### Supplied records
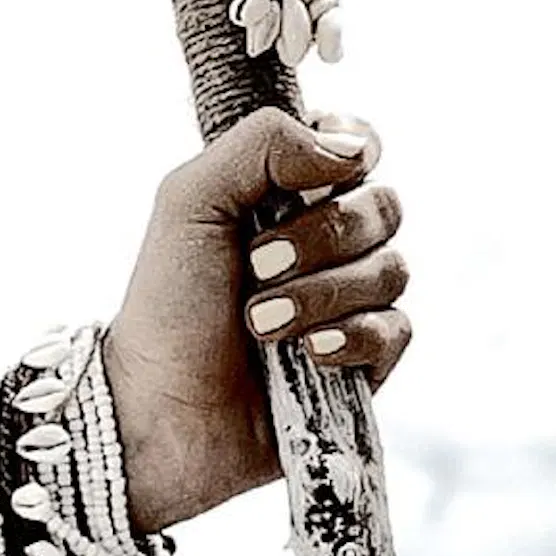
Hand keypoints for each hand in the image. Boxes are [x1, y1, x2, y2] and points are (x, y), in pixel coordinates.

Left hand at [101, 110, 410, 535]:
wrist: (160, 411)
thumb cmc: (166, 306)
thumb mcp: (191, 201)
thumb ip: (261, 145)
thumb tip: (350, 148)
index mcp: (288, 194)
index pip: (359, 145)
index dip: (352, 151)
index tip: (315, 176)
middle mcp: (327, 243)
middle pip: (383, 207)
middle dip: (321, 237)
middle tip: (256, 266)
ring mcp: (350, 302)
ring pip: (393, 269)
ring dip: (320, 294)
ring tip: (260, 324)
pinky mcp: (365, 361)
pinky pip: (396, 330)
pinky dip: (349, 337)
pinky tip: (306, 354)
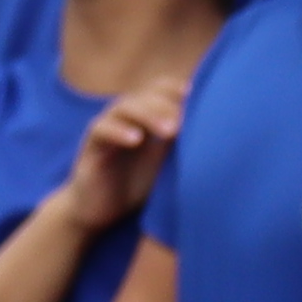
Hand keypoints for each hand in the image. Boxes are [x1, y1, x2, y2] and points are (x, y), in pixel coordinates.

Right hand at [60, 83, 188, 231]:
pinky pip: (101, 130)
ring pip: (123, 108)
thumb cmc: (136, 186)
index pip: (157, 91)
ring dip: (147, 115)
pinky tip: (136, 139)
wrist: (100, 213)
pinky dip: (118, 131)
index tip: (194, 93)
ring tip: (168, 130)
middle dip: (166, 104)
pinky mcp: (89, 147)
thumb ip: (180, 143)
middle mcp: (124, 118)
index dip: (173, 89)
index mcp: (143, 117)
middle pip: (143, 96)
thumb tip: (213, 128)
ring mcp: (106, 129)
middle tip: (184, 123)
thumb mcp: (165, 163)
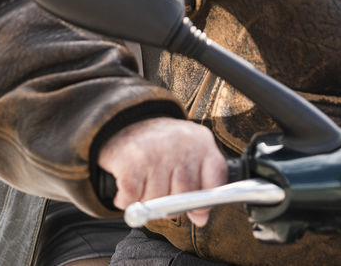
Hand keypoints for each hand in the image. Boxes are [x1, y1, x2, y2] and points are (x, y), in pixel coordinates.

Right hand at [97, 117, 228, 225]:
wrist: (125, 122)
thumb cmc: (162, 147)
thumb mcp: (188, 156)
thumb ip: (200, 186)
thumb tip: (201, 219)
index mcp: (201, 141)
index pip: (215, 178)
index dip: (206, 201)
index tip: (198, 210)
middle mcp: (180, 143)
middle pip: (184, 195)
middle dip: (171, 204)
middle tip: (162, 192)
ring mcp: (155, 151)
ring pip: (156, 201)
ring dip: (147, 201)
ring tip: (144, 181)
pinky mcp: (130, 162)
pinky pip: (132, 200)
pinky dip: (127, 200)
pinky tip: (130, 185)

### Brief
Each entry above should be printed again word for word, with any picture dropped.

### Exercise output
Hand keypoints for each hand in the image. Boxes are [x1, y1, x2, y2] and points are (x, y), in pixel coordinates.

Left hand at [101, 110, 410, 535]:
wrist: (160, 411)
thumb cmc: (166, 306)
thumb mcp: (191, 201)
thumb ip: (261, 145)
thumb tip: (350, 148)
index mcp: (288, 194)
index pip: (359, 145)
index dip: (352, 151)
index tip: (315, 176)
middle mcp: (327, 243)
middle pip: (383, 207)
middle dip: (321, 237)
middle tip: (256, 266)
ring mcp: (350, 302)
ring pip: (393, 269)
ring dip: (320, 294)
ring tip: (260, 324)
pinky mcp: (365, 361)
pinky pip: (396, 330)
pinky dip: (349, 337)
pinky tip: (306, 354)
Hand keypoints for each hand in the image. Boxes are [x1, y1, x2, y2] and points are (x, y), in pixel coordinates.

Right hand at [60, 83, 188, 231]:
pinky pip: (101, 130)
ring pip: (123, 108)
thumb cmc: (136, 186)
index pip: (157, 91)
ring dip: (147, 115)
pinky tip: (136, 139)
wrist: (100, 213)
pinky dip: (118, 131)
index tip: (194, 93)
ring tip: (168, 130)
middle dip: (166, 104)
pinky mcp: (89, 147)
thumb ip: (180, 143)
middle mcp: (124, 118)
index dip: (173, 89)
index mcp: (143, 117)
middle pip: (143, 96)
thumb tip: (213, 128)
ring mcp: (106, 129)
middle tip: (184, 123)
thumb mcp: (165, 163)
Hand keypoints for each hand in the image. Boxes are [x1, y1, x2, y2] and points are (x, y), in pixel coordinates.

Right hand at [97, 117, 228, 225]:
wrist: (125, 122)
thumb cmc: (162, 147)
thumb mcp: (188, 156)
thumb ip: (200, 186)
thumb tip: (201, 219)
index mcp: (201, 141)
index pip: (215, 178)
index dip: (206, 201)
index tip: (198, 210)
middle mcp: (180, 143)
middle pip: (184, 195)
middle dip: (171, 204)
middle tip: (162, 192)
ring mcp: (155, 151)
ring pip: (156, 201)
ring dip: (147, 201)
ring tip: (144, 181)
pinky mcp: (130, 162)
pinky pip: (132, 200)
pinky dip: (127, 200)
pinky tip: (130, 185)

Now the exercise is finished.